[Before-and-after change records]
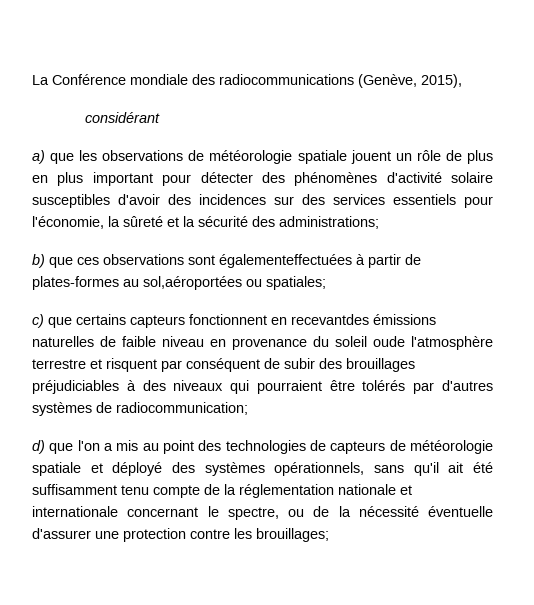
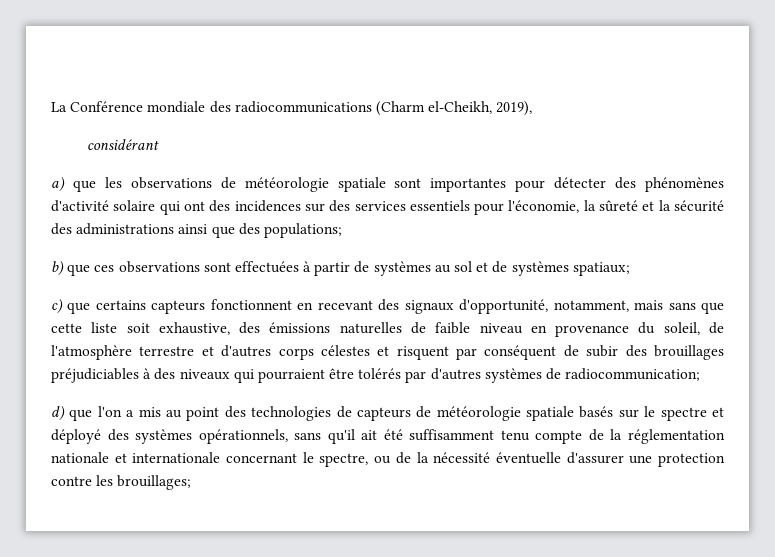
[358,74,462,88] (Genève, 2015), -> [375,101,533,116] (Charm el-Cheikh, 2019),
[350,150,493,164] [32,172,153,186] jouent un rôle de plus en plus important -> [394,178,507,192] sont importantes
[32,194,160,208] susceptibles d'avoir -> [159,201,205,215] qui ont
[279,216,379,229] administrations; -> [76,223,342,238] administrations ainsi que des populations;
[219,254,352,268] égalementeffectuées -> [234,261,299,273] effectuées
[32,276,326,290] plates-formes au sol,aéroportées ou spatiales; -> [373,261,630,276] systèmes au sol et de systèmes spatiaux;
[291,314,369,325] recevantdes -> [317,299,724,314] [51,322,261,335] recevant des signaux d'opportunité, notamment, mais sans que cette liste soit exhaustive, des
[335,336,405,347] soleil oude -> [663,322,725,335] soleil, de
(102, 364) none -> [221,345,390,360] d'autres corps célestes et
(81, 469) none -> [579,406,707,421] basés sur le spectre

- [DIRECTIONS FOR THIS TASK]:
An exact transcription of the records above is needed, with no pictures included.

- [ANSWER]:
[358,74,462,88] (Genève, 2015), -> [375,101,533,116] (Charm el-Cheikh, 2019),
[350,150,493,164] [32,172,153,186] jouent un rôle de plus en plus important -> [394,178,507,192] sont importantes
[32,194,160,208] susceptibles d'avoir -> [159,201,205,215] qui ont
[279,216,379,229] administrations; -> [76,223,342,238] administrations ainsi que des populations;
[219,254,352,268] égalementeffectuées -> [234,261,299,273] effectuées
[32,276,326,290] plates-formes au sol,aéroportées ou spatiales; -> [373,261,630,276] systèmes au sol et de systèmes spatiaux;
[291,314,369,325] recevantdes -> [317,299,724,314] [51,322,261,335] recevant des signaux d'opportunité, notamment, mais sans que cette liste soit exhaustive, des
[335,336,405,347] soleil oude -> [663,322,725,335] soleil, de
(102, 364) none -> [221,345,390,360] d'autres corps célestes et
(81, 469) none -> [579,406,707,421] basés sur le spectre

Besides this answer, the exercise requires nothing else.